=== EXERCISE AIM ===
Copy out each line of the material in which the word "Please" appears.

=== MATERIAL SUPPLIED ===
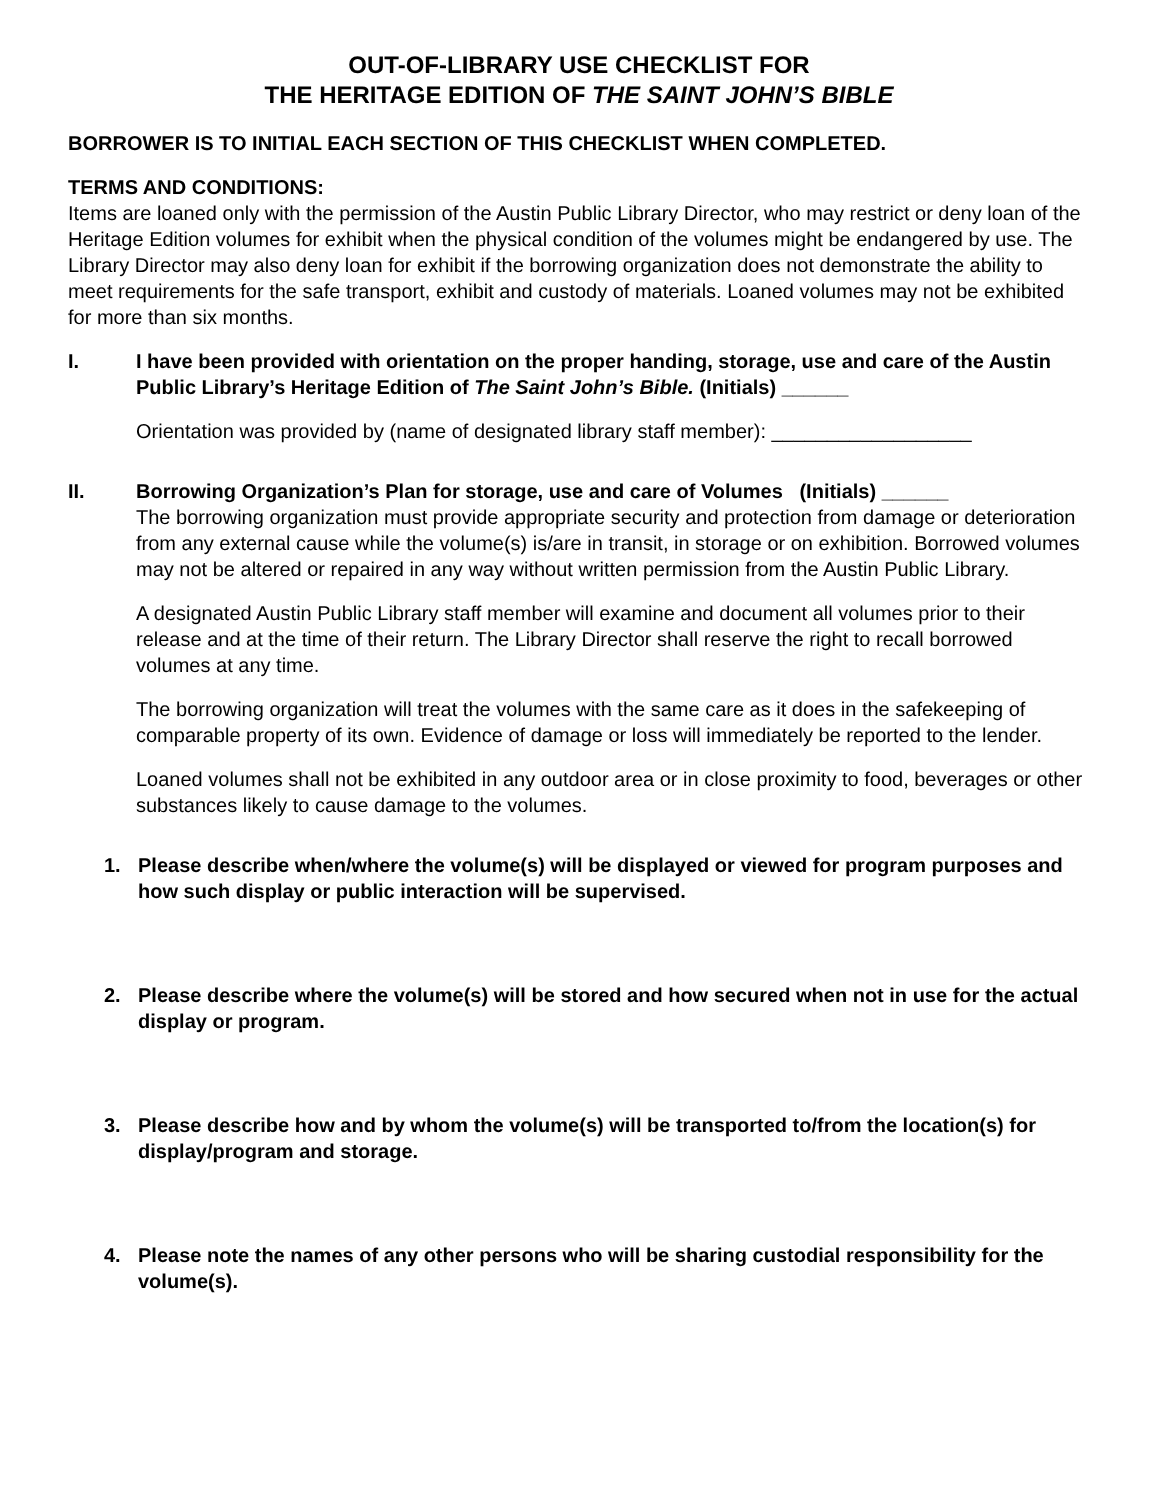OUT-OF-LIBRARY USE CHECKLIST FOR
THE HERITAGE EDITION OF THE SAINT JOHN’S BIBLE
BORROWER IS TO INITIAL EACH SECTION OF THIS CHECKLIST WHEN COMPLETED.
TERMS AND CONDITIONS:
Items are loaned only with the permission of the Austin Public Library Director, who may restrict or deny loan of the Heritage Edition volumes for exhibit when the physical condition of the volumes might be endangered by use. The Library Director may also deny loan for exhibit if the borrowing organization does not demonstrate the ability to meet requirements for the safe transport, exhibit and custody of materials. Loaned volumes may not be exhibited for more than six months.
I. I have been provided with orientation on the proper handing, storage, use and care of the Austin Public Library’s Heritage Edition of The Saint John’s Bible. (Initials) ______
Orientation was provided by (name of designated library staff member): __________________
II. Borrowing Organization’s Plan for storage, use and care of Volumes (Initials) ______
The borrowing organization must provide appropriate security and protection from damage or deterioration from any external cause while the volume(s) is/are in transit, in storage or on exhibition. Borrowed volumes may not be altered or repaired in any way without written permission from the Austin Public Library.
A designated Austin Public Library staff member will examine and document all volumes prior to their release and at the time of their return. The Library Director shall reserve the right to recall borrowed volumes at any time.
The borrowing organization will treat the volumes with the same care as it does in the safekeeping of comparable property of its own. Evidence of damage or loss will immediately be reported to the lender.
Loaned volumes shall not be exhibited in any outdoor area or in close proximity to food, beverages or other substances likely to cause damage to the volumes.
1. Please describe when/where the volume(s) will be displayed or viewed for program purposes and how such display or public interaction will be supervised.
2. Please describe where the volume(s) will be stored and how secured when not in use for the actual display or program.
3. Please describe how and by whom the volume(s) will be transported to/from the location(s) for display/program and storage.
4. Please note the names of any other persons who will be sharing custodial responsibility for the volume(s).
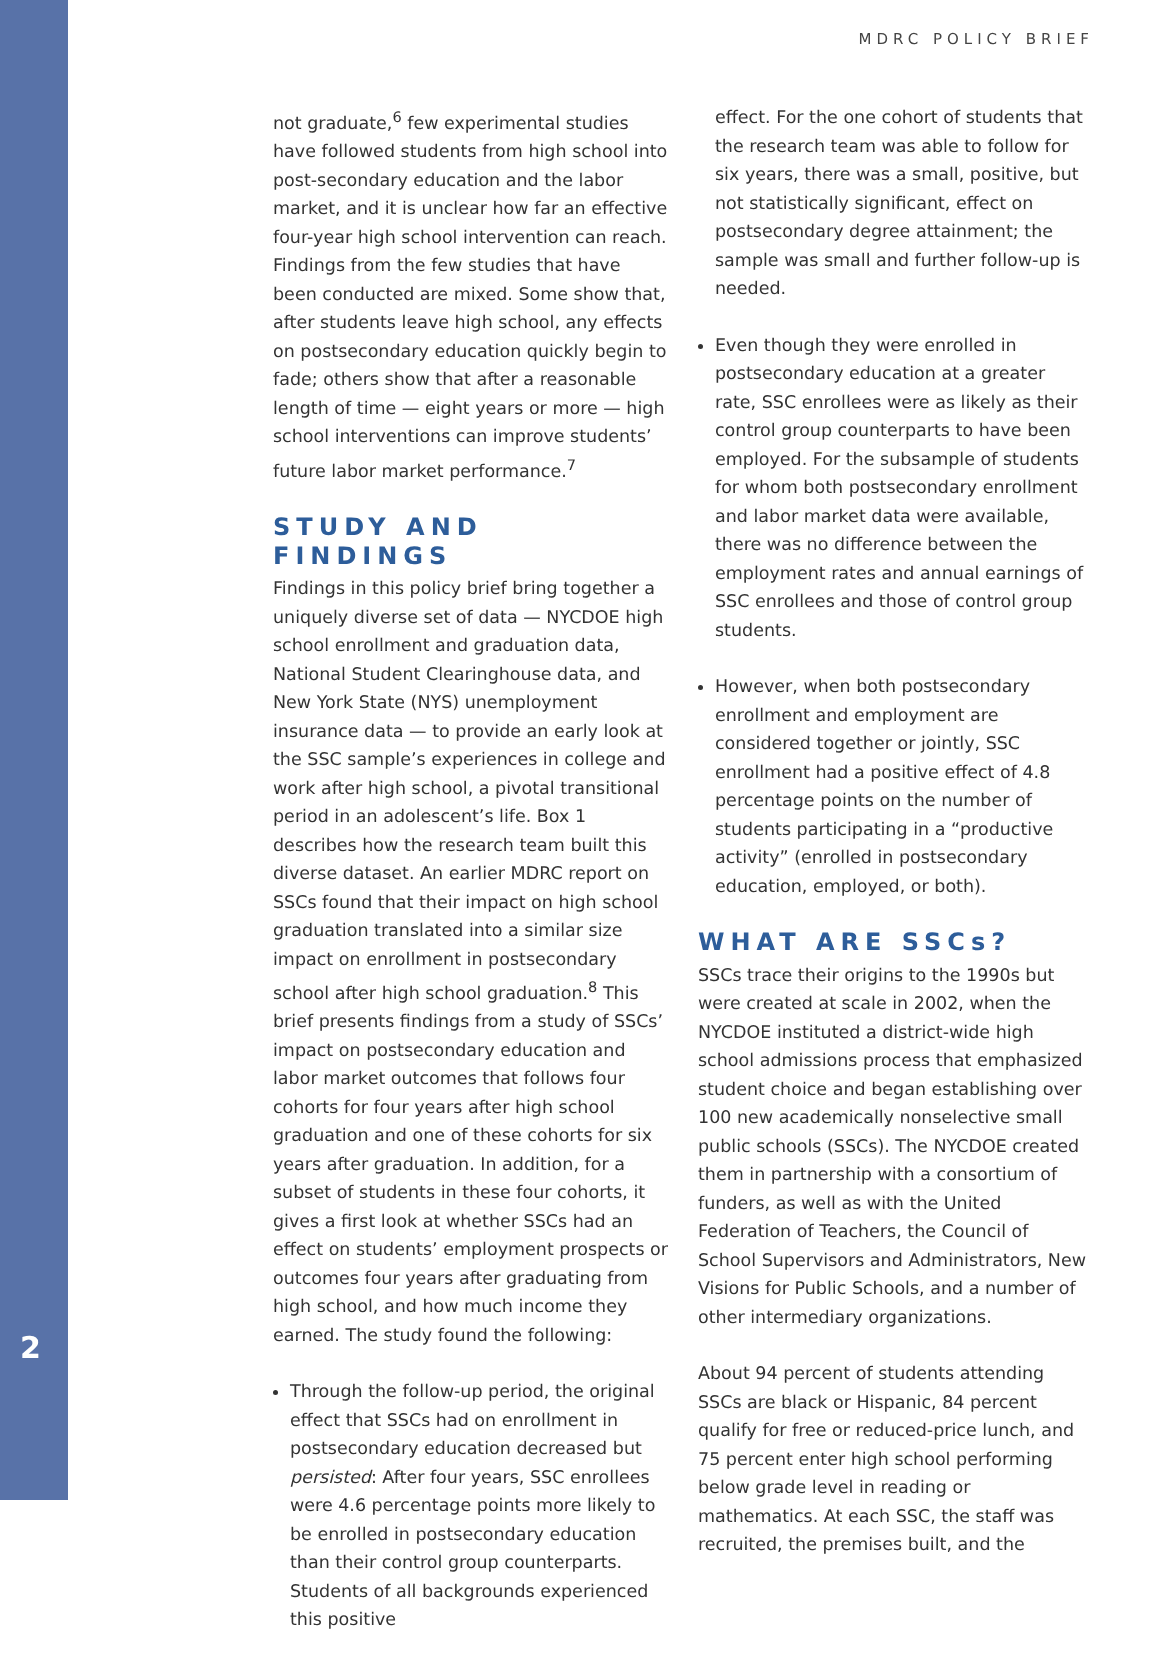MDRC POLICY BRIEF
not graduate,<sup>6</sup> few experimental studies have followed students from high school into post-secondary education and the labor market, and it is unclear how far an effective four-year high school intervention can reach. Findings from the few studies that have been conducted are mixed. Some show that, after students leave high school, any effects on postsecondary education quickly begin to fade; others show that after a reasonable length of time — eight years or more — high school interventions can improve students’ future labor market performance.<sup>7</sup>
STUDY AND FINDINGS
Findings in this policy brief bring together a uniquely diverse set of data — NYCDOE high school enrollment and graduation data, National Student Clearinghouse data, and New York State (NYS) unemployment insurance data — to provide an early look at the SSC sample’s experiences in college and work after high school, a pivotal transitional period in an adolescent’s life. Box 1 describes how the research team built this diverse dataset. An earlier MDRC report on SSCs found that their impact on high school graduation translated into a similar size impact on enrollment in postsecondary school after high school graduation.<sup>8</sup> This brief presents findings from a study of SSCs’ impact on postsecondary education and labor market outcomes that follows four cohorts for four years after high school graduation and one of these cohorts for six years after graduation. In addition, for a subset of students in these four cohorts, it gives a first look at whether SSCs had an effect on students’ employment prospects or outcomes four years after graduating from high school, and how much income they earned. The study found the following:
Through the follow-up period, the original effect that SSCs had on enrollment in postsecondary education decreased but persisted: After four years, SSC enrollees were 4.6 percentage points more likely to be enrolled in postsecondary education than their control group counterparts. Students of all backgrounds experienced this positive
effect. For the one cohort of students that the research team was able to follow for six years, there was a small, positive, but not statistically significant, effect on postsecondary degree attainment; the sample was small and further follow-up is needed.
Even though they were enrolled in postsecondary education at a greater rate, SSC enrollees were as likely as their control group counterparts to have been employed. For the subsample of students for whom both postsecondary enrollment and labor market data were available, there was no difference between the employment rates and annual earnings of SSC enrollees and those of control group students.
However, when both postsecondary enrollment and employment are considered together or jointly, SSC enrollment had a positive effect of 4.8 percentage points on the number of students participating in a “productive activity” (enrolled in postsecondary education, employed, or both).
WHAT ARE SSCs?
SSCs trace their origins to the 1990s but were created at scale in 2002, when the NYCDOE instituted a district-wide high school admissions process that emphasized student choice and began establishing over 100 new academically nonselective small public schools (SSCs). The NYCDOE created them in partnership with a consortium of funders, as well as with the United Federation of Teachers, the Council of School Supervisors and Administrators, New Visions for Public Schools, and a number of other intermediary organizations.
About 94 percent of students attending SSCs are black or Hispanic, 84 percent qualify for free or reduced-price lunch, and 75 percent enter high school performing below grade level in reading or mathematics. At each SSC, the staff was recruited, the premises built, and the
2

=== RESPONSE FOR THIS EXERCISE ===
1. Please describe when/where the volume(s) will be displayed or viewed for program purposes and how such display or public interaction will be supervised.
2. Please describe where the volume(s) will be stored and how secured when not in use for the actual display or program.
3. Please describe how and by whom the volume(s) will be transported to/from the location(s) for display/program and storage.
4. Please note the names of any other persons who will be sharing custodial responsibility for the volume(s).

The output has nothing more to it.